[EXERCISE DATA Boundary: Start]

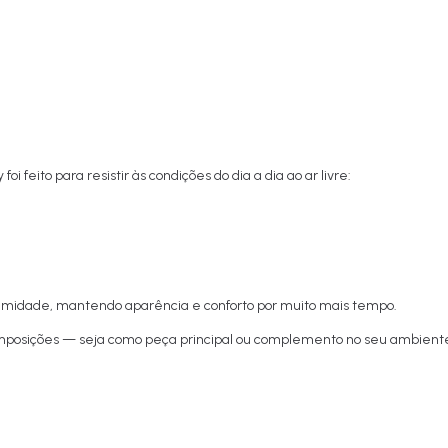
i feito para resistir às condições do dia a dia ao ar livre:
midade, mantendo aparência e conforto por muito mais tempo.
 composições — seja como peça principal ou complemento no seu ambient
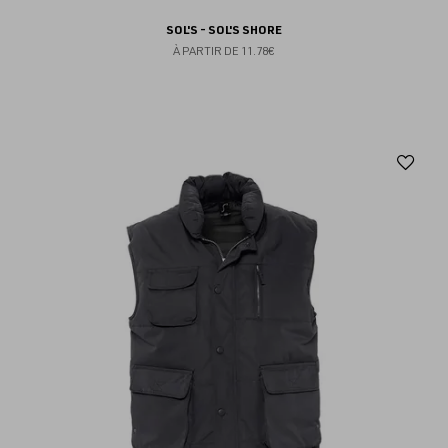
SOL'S - SOL'S SHORE
À PARTIR DE
11.78€
Aj
au
fav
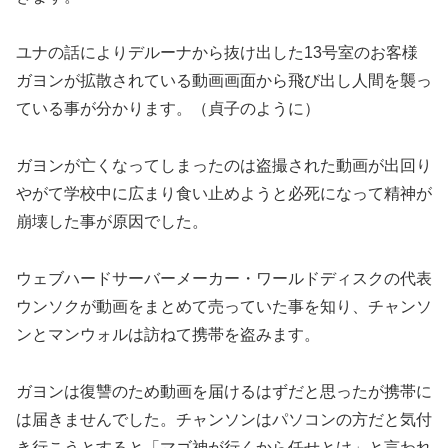
ユナの話によりデルーナから抜け出した13号室のお客様
ガヨンが拡散されている動画画面から飛び出し人間を襲っ
ている事が分かります。（貞子のように）
ガヨンが亡くなってしまったのは盗撮された動画が出回り
やがて学校中に広まり食い止めようと必死になって精神が
崩壊した事が原因でした。
ウェブハードサーバーメーカー・ワールドディスクの代表
ウンソクが動画をまとめて売っていた事を知り、チャンソ
ンとマンウォルは訪ねて携帯を盗みます。
ガヨンは復讐のため動画を届けるはずだと思ったが携帯に
は届きませんでした。チャンソンはパソコンの方だと気付
き行こうとすると「マゴ神が行くから任せとけ」と言われ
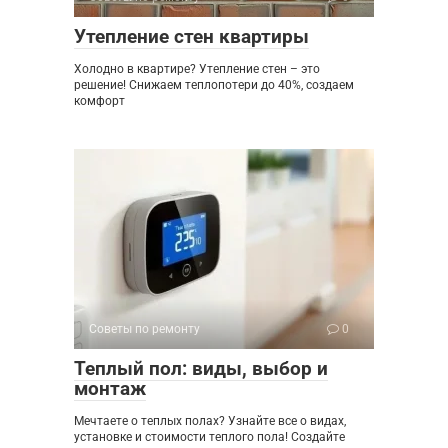
Утепление стен квартиры
Холодно в квартире? Утепление стен – это
решение! Снижаем теплопотери до 40%, создаем
комфорт
Советы по ремонту
0
Теплый пол: виды, выбор и
монтаж
Мечтаете о теплых полах? Узнайте все о видах,
установке и стоимости теплого пола! Создайте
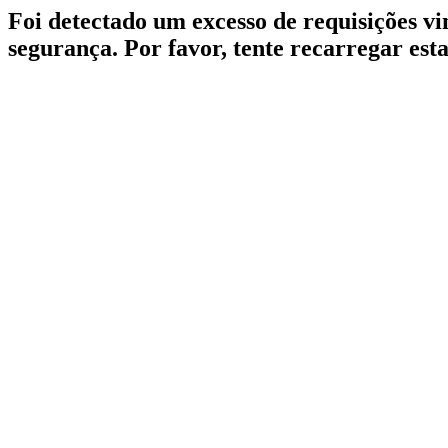
Foi detectado um excesso de requisições v
segurança. Por favor, tente recarregar est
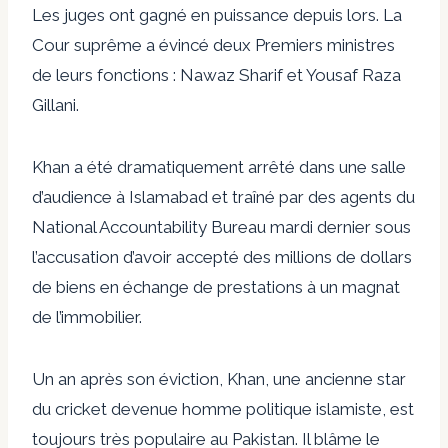
Les juges ont gagné en puissance depuis lors. La
Cour suprême a évincé deux Premiers ministres
de leurs fonctions : Nawaz Sharif et Yousaf Raza
Gillani.
Khan a été dramatiquement arrêté dans une salle
d’audience à Islamabad et traîné par des agents du
National Accountability Bureau mardi dernier sous
l’accusation d’avoir accepté des millions de dollars
de biens en échange de prestations à un magnat
de l’immobilier.
Un an après son éviction, Khan, une ancienne star
du cricket devenue homme politique islamiste, est
toujours très populaire au Pakistan. Il blâme le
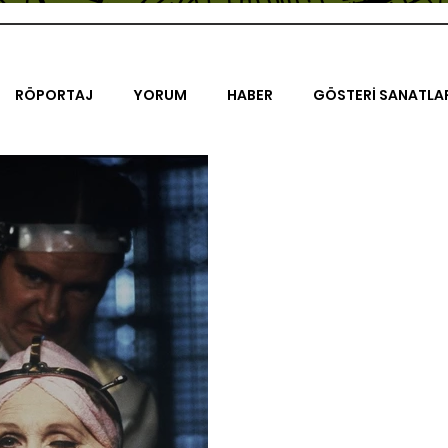
RÖPORTAJ
YORUM
HABER
GÖSTERİ SANATLA
İENAL
TASARIM
ÇALIŞMA
UNLIMITED KIDS
K
TRELER
ON SORULUK SOHBETLER
500K
AK-SAYA
ODAK: RESİM
KIVRIM
PARIS UNLIMITED
AKS-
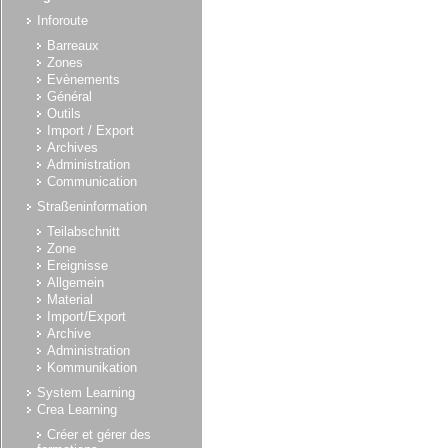
Inforoute
Barreaux
Zones
Evènements
Général
Outils
Import / Export
Archives
Administration
Communication
Straßeninformation
Teilabschnitt
Zone
Ereignisse
Allgemein
Material
Import/Export
Archive
Administration
Kommunikation
System Learning
Crea Learning
Créer et gérer des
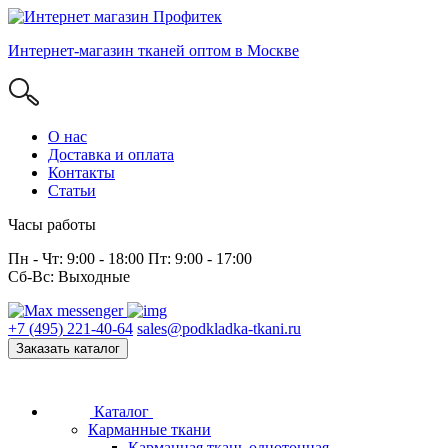
Интернет-магазин тканей оптом в Москве
О нас
Доставка и оплата
Контакты
Статьи
Часы работы
Пн - Чт: 9:00 - 18:00 Пт: 9:00 - 17:00
Сб-Вс: Выходные
+7 (495) 221-40-64
sales@podkladka-tkani.ru
Заказать каталог
Каталог
Карманные ткани
Карманная ткань однотонная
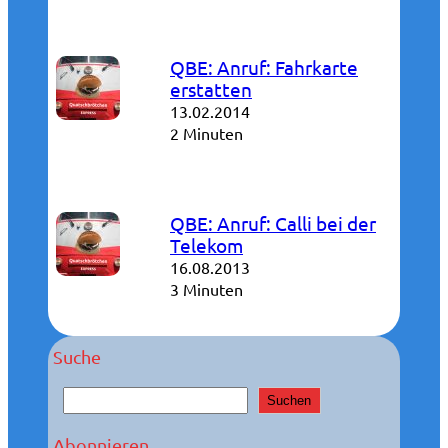
QBE: Anruf: Fahrkarte
erstatten
13.02.2014
2 Minuten
QBE: Anruf: Calli bei der
Telekom
16.08.2013
3 Minuten
Suche
S
Suchen
u
c
Abonnieren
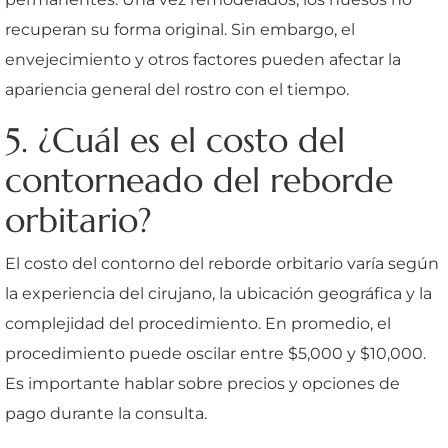
recuperan su forma original. Sin embargo, el
envejecimiento y otros factores pueden afectar la
apariencia general del rostro con el tiempo.
5. ¿Cuál es el costo del
contorneado del reborde
orbitario?
El costo del contorno del reborde orbitario varía según
la experiencia del cirujano, la ubicación geográfica y la
complejidad del procedimiento. En promedio, el
procedimiento puede oscilar entre $5,000 y $10,000.
Es importante hablar sobre precios y opciones de
pago durante la consulta.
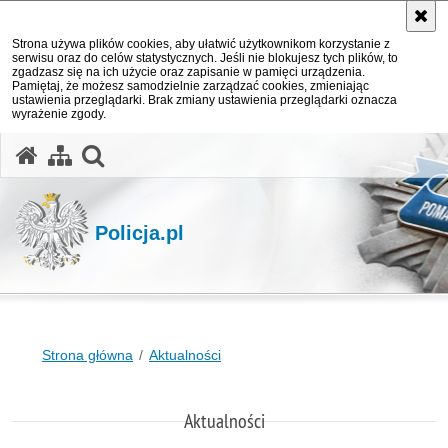
Strona używa plików cookies, aby ułatwić użytkownikom korzystanie z
serwisu oraz do celów statystycznych. Jeśli nie blokujesz tych plików, to
zgadzasz się na ich użycie oraz zapisanie w pamięci urządzenia.
Pamiętaj, że możesz samodzielnie zarządzać cookies, zmieniając
ustawienia przeglądarki. Brak zmiany ustawienia przeglądarki oznacza
wyrażenie zgody.
otwórz wyszukiwarkę
Policja.pl
Strona główna
Aktualności
Aktualności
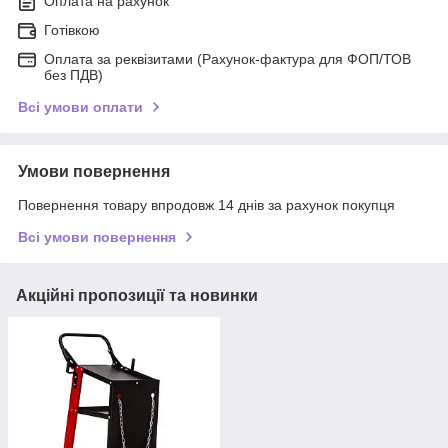
Оплата на рахунок
Готівкою
Оплата за реквізитами (Рахунок-фактура для ФОП/ТОВ
без ПДВ)
Всі умови оплати
Умови повернення
Повернення товару впродовж 14 днів за рахунок покупця
Всі умови повернення
Акційні пропозиції та новинки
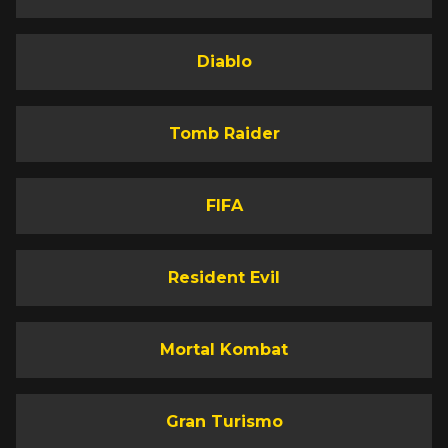
Diablo
Tomb Raider
FIFA
Resident Evil
Mortal Kombat
Gran Turismo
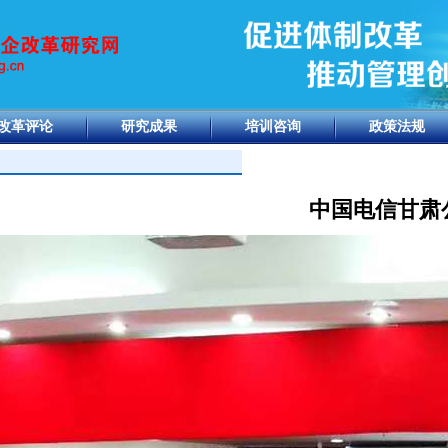
改革评论
研究成果
培训咨询
政策法规
中国电信甘肃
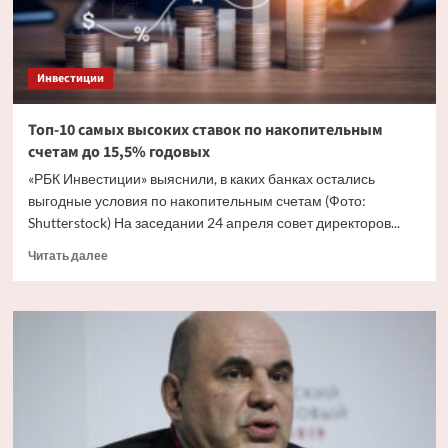
программа
Инвестиции
Топ-10 самых высоких ставок по накопительным
счетам до 15,5% годовых
«РБК Инвестиции» выяснили, в каких банках остались
выгодные условия по накопительным счетам (Фото:
Shutterstock) На заседании 24 апреля совет директоров...
Прочитать
Читать далее
больше
о
Топ-10
самых
высоких
ставок
по
накопительным
счетам
до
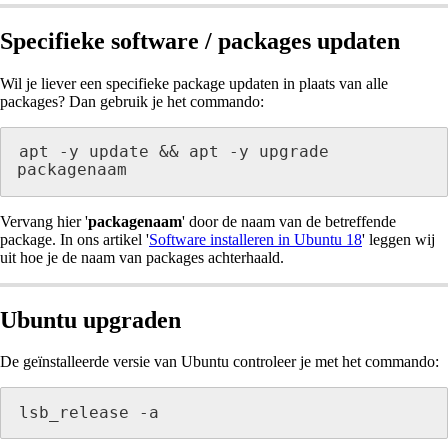
Specifieke software / packages updaten
Wil je liever een specifieke package updaten in plaats van alle
packages? Dan gebruik je het commando:
apt -y update && apt -y upgrade 
packagenaam
Vervang hier '
packagenaam
' door de naam van de betreffende
package. In ons artikel '
Software installeren in Ubuntu 18
' leggen wij
uit hoe je de naam van packages achterhaald.
Ubuntu upgraden
De geïnstalleerde versie van Ubuntu controleer je met het commando:
lsb_release -a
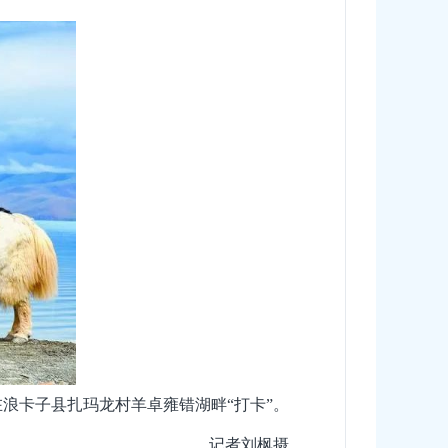
在浪卡子县扎玛龙村羊卓雍错湖畔“打卡”。
记者刘枫摄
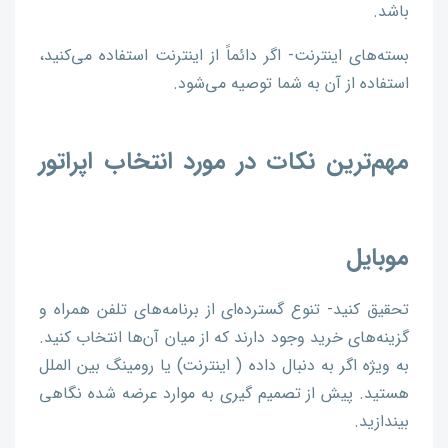
باشد.
بسته‌های اینترنت- اگر دائماً از اینترنت استفاده می‌کنید،
استفاده از آن به شما توصیه می‌شود.
مهم‌ترین نکات در مورد انتخاب اپراتور
موبایل
تحقیق کنید- تنوع گسترده‌ای از برنامه‌های تلفن همراه و
گزینه‌های خرید وجود دارند که از میان آن‌ها انتخاب کنید.
به ویژه اگر به دنبال داده ( اینترنت) یا رومینگ بین الملل
هستید. پیش از تصمیم گیری به موارد عرضه شده نگاهی
بیندازید.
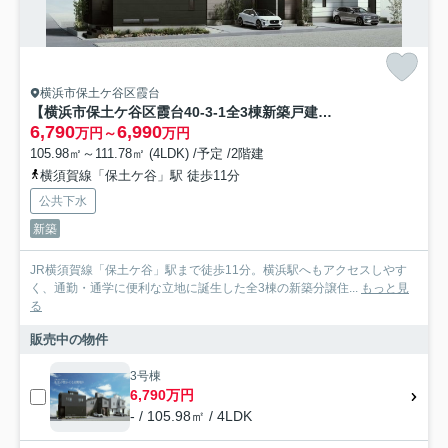
横浜市保土ケ谷区霞台
【横浜市保土ケ谷区霞台40-3-1全3棟新築戸建て】★仲介手数料無料★（桜台小学校・岩崎中学校）
6,790
6,990
万円～
万円
105.98㎡～111.78㎡ (4LDK) /予定 /2階建
横須賀線「保土ケ谷」駅 徒歩11分
公共下水
新築
JR横須賀線「保土ケ谷」駅まで徒歩11分。横浜駅へもアクセスしやす
く、通勤・通学に便利な立地に誕生した全3棟の新築分譲住...
もっと見
る
販売中の物件
3号棟
6,790万円
- / 105.98㎡ / 4LDK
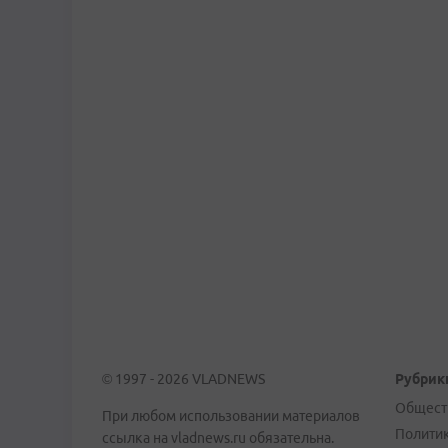
© 1997 - 2026 VLADNEWS
Рубрик
Общест
При любом использовании материалов
Полити
ссылка на vladnews.ru обязательна.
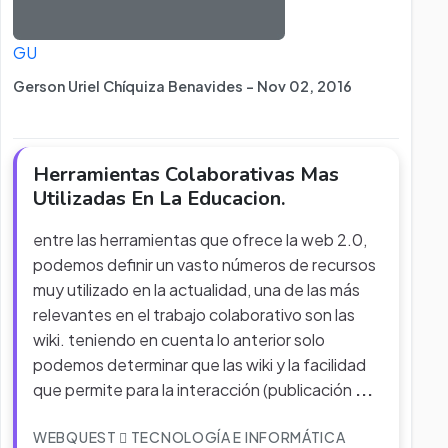
GU
Gerson Uriel Chíquiza Benavides - Nov 02, 2016
Herramientas Colaborativas Mas
Utilizadas En La Educacion.
entre las herramientas que ofrece la web 2.0,
podemos definir un vasto números de recursos
muy utilizado en la actualidad, una de las más
relevantes en el trabajo colaborativo son las
wiki. teniendo en cuenta lo anterior solo
podemos determinar que las wiki y la facilidad
que permite para la interacción (publicación
...
WEBQUEST
TECNOLOGÍA E INFORMÁTICA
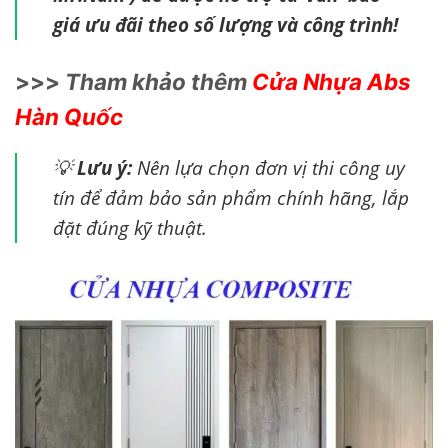
giá ưu đãi theo số lượng và công trình!
>>>
Tham khảo thêm
Cửa Nhựa Abs
Hàn Quốc
💡
Lưu ý:
Nên lựa chọn đơn vị thi công uy
tín để đảm bảo sản phẩm chính hãng, lắp
đặt đúng kỹ thuật.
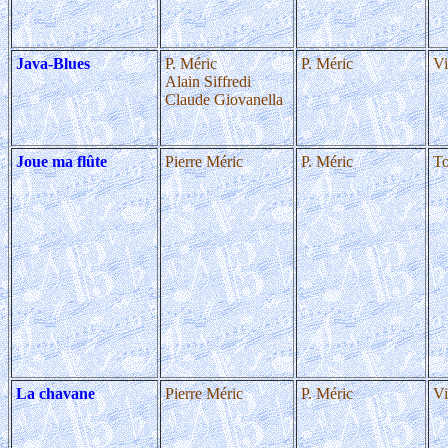
Java-Blues
P. Méric
P. Méric
Vi
Alain Siffredi
Claude Giovanella
Joue ma flûte
Pierre Méric
P. Méric
To
La chavane
Pierre Méric
P. Méric
Vi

[EXERCISE DATA Boundary: End]

▸ TASK INSTRUCTIONS:
Switch each "P. Méric" in the lines above to "Pierre Méric" and write all the lines out again with nothing else changed. Leave the pictures out.

▸ WRITTEN ANSWER:
i feito para resistir às condições do dia a dia ao ar livre:
midade, mantendo aparência e conforto por muito mais tempo.
 composições — seja como peça principal ou complemento no seu ambient
SOL'S - SOL'S SHORE
À PARTIR DE
11.78€
Aj
au
fav
ユナの話によりデルーナから抜け出した13号室のお客様
ガヨンが拡散されている動画画面から飛び出し人間を襲っ
ている事が分かります。（貞子のように）
ガヨンが亡くなってしまったのは盗撮された動画が出回り
やがて学校中に広まり食い止めようと必死になって精神が
崩壊した事が原因でした。
ウェブハードサーバーメーカー・ワールドディスクの代表
ウンソクが動画をまとめて売っていた事を知り、チャンソ
ンとマンウォルは訪ねて携帯を盗みます。
ガヨンは復讐のため動画を届けるはずだと思ったが携帯に
は届きませんでした。チャンソンはパソコンの方だと気付
き行こうとすると「マゴ神が行くから任せとけ」と言われ
Утепление стен квартиры
Холодно в квартире? Утепление стен – это
решение! Снижаем теплопотери до 40%, создаем
комфорт
Советы по ремонту
0
Теплый пол: виды, выбор и
монтаж
Мечтаете о теплых полах? Узнайте все о видах,
установке и стоимости теплого пола! Создайте
Foi detectado um excesso de requisições v
segurança. Por favor, tente recarregar est
Les juges ont gagné en puissance depuis lors. La
Cour suprême a évincé deux Premiers ministres
de leurs fonctions : Nawaz Sharif et Yousaf Raza
Gillani.
Khan a été dramatiquement arrêté dans une salle
d’audience à Islamabad et traîné par des agents du
National Accountability Bureau mardi dernier sous
l’accusation d’avoir accepté des millions de dollars
de biens en échange de prestations à un magnat
de l’immobilier.
Un an après son éviction, Khan, une ancienne star
du cricket devenue homme politique islamiste, est
toujours très populaire au Pakistan. Il blâme le
RÖPORTAJ
YORUM
HABER
GÖSTERİ SANATLA
İENAL
TASARIM
ÇALIŞMA
UNLIMITED KIDS
K
TRELER
ON SORULUK SOHBETLER
500K
AK-SAYA
ODAK: RESİM
KIVRIM
PARIS UNLIMITED
AKS-
Inforoute
Barreaux
Zones
Evènements
Général
Outils
Import / Export
Archives
Administration
Communication
Straßeninformation
Teilabschnitt
Zone
Ereignisse
Allgemein
Material
Import/Export
Archive
Administration
Kommunikation
System Learning
Crea Learning
Créer et gérer des
Интернет-магазин тканей оптом в Москве
О нас
Доставка и оплата
Контакты
Статьи
Часы работы
Пн - Чт: 9:00 - 18:00 Пт: 9:00 - 17:00
Сб-Вс: Выходные
+7 (495) 221-40-64
sales@podkladka-tkani.ru
Заказать каталог
Каталог
Карманные ткани
Карманная ткань однотонная
QBE: Anruf: Fahrkarte
erstatten
13.02.2014
2 Minuten
QBE: Anruf: Calli bei der
Telekom
16.08.2013
3 Minuten
Suche
S
Suchen
u
c
Abonnieren
recuperan su forma original. Sin embargo, el
envejecimiento y otros factores pueden afectar la
apariencia general del rostro con el tiempo.
5. ¿Cuál es el costo del
contorneado del reborde
orbitario?
El costo del contorno del reborde orbitario varía según
la experiencia del cirujano, la ubicación geográfica y la
complejidad del procedimiento. En promedio, el
procedimiento puede oscilar entre $5,000 y $10,000.
Es importante hablar sobre precios y opciones de
pago durante la consulta.
Strona używa plików cookies, aby ułatwić użytkownikom korzystanie z
serwisu oraz do celów statystycznych. Jeśli nie blokujesz tych plików, to
zgadzasz się na ich użycie oraz zapisanie w pamięci urządzenia.
Pamiętaj, że możesz samodzielnie zarządzać cookies, zmieniając
ustawienia przeglądarki. Brak zmiany ustawienia przeglądarki oznacza
wyrażenie zgody.
otwórz wyszukiwarkę
Policja.pl
Strona główna
Aktualności
Aktualności
Оплата на рахунок
Готівкою
Оплата за реквізитами (Рахунок-фактура для ФОП/ТОВ
без ПДВ)
Всі умови оплати
Умови повернення
Повернення товару впродовж 14 днів за рахунок покупця
Всі умови повернення
Акційні пропозиції та новинки
Diablo
Tomb Raider
FIFA
Resident Evil
Mortal Kombat
Gran Turismo
改革评论
研究成果
培训咨询
政策法规
中国电信甘肃
программа
Инвестиции
Топ-10 самых высоких ставок по накопительным
счетам до 15,5% годовых
«РБК Инвестиции» выяснили, в каких банках остались
выгодные условия по накопительным счетам (Фото:
Shutterstock) На заседании 24 апреля совет директоров...
Прочитать
Читать далее
больше
о
Топ-10
самых
высоких
ставок
по
накопительным
счетам
до
Specifieke software / packages updaten
Wil je liever een specifieke package updaten in plaats van alle
packages? Dan gebruik je het commando:
apt -y update && apt -y upgrade 
packagenaam
Vervang hier '
packagenaam
' door de naam van de betreffende
package. In ons artikel '
Software installeren in Ubuntu 18
' leggen wij
uit hoe je de naam van packages achterhaald.
Ubuntu upgraden
De geïnstalleerde versie van Ubuntu controleer je met het commando:
lsb_release -a
在浪卡子县扎玛龙村羊卓雍错湖畔“打卡”。
记者刘枫摄
باشد.
بسته‌های اینترنت- اگر دائماً از اینترنت استفاده می‌کنید،
استفاده از آن به شما توصیه می‌شود.
مهم‌ترین نکات در مورد انتخاب اپراتور
موبایل
تحقیق کنید- تنوع گسترده‌ای از برنامه‌های تلفن همراه و
گزینه‌های خرید وجود دارند که از میان آن‌ها انتخاب کنید.
به ویژه اگر به دنبال داده ( اینترنت) یا رومینگ بین الملل
هستید. پیش از تصمیم گیری به موارد عرضه شده نگاهی
بیندازید.
横浜市保土ケ谷区霞台
【横浜市保土ケ谷区霞台40-3-1全3棟新築戸建て】★仲介手数料無料★（桜台小学校・岩崎中学校）
6,790
6,990
万円～
万円
105.98㎡～111.78㎡ (4LDK) /予定 /2階建
横須賀線「保土ケ谷」駅 徒歩11分
公共下水
新築
JR横須賀線「保土ケ谷」駅まで徒歩11分。横浜駅へもアクセスしやす
く、通勤・通学に便利な立地に誕生した全3棟の新築分譲住...
もっと見
る
販売中の物件
3号棟
6,790万円
- / 105.98㎡ / 4LDK
© 1997 - 2026 VLADNEWS
Рубрик
Общест
При любом использовании материалов
Полити
ссылка на vladnews.ru обязательна.
GU
Gerson Uriel Chíquiza Benavides - Nov 02, 2016
Herramientas Colaborativas Mas
Utilizadas En La Educacion.
entre las herramientas que ofrece la web 2.0,
podemos definir un vasto números de recursos
muy utilizado en la actualidad, una de las más
relevantes en el trabajo colaborativo son las
wiki. teniendo en cuenta lo anterior solo
podemos determinar que las wiki y la facilidad
que permite para la interacción (publicación
...
WEBQUEST
TECNOLOGÍA E INFORMÁTICA
giá ưu đãi theo số lượng và công trình!
>>>
Tham khảo thêm
Cửa Nhựa Abs
Hàn Quốc
💡
Lưu ý:
Nên lựa chọn đơn vị thi công uy
tín để đảm bảo sản phẩm chính hãng, lắp
đặt đúng kỹ thuật.
Java-Blues
Pierre Méric
Pierre Méric
Vi
Alain Siffredi
Claude Giovanella
Joue ma flûte
Pierre Méric
Pierre Méric
To
La chavane
Pierre Méric
Pierre Méric
Vi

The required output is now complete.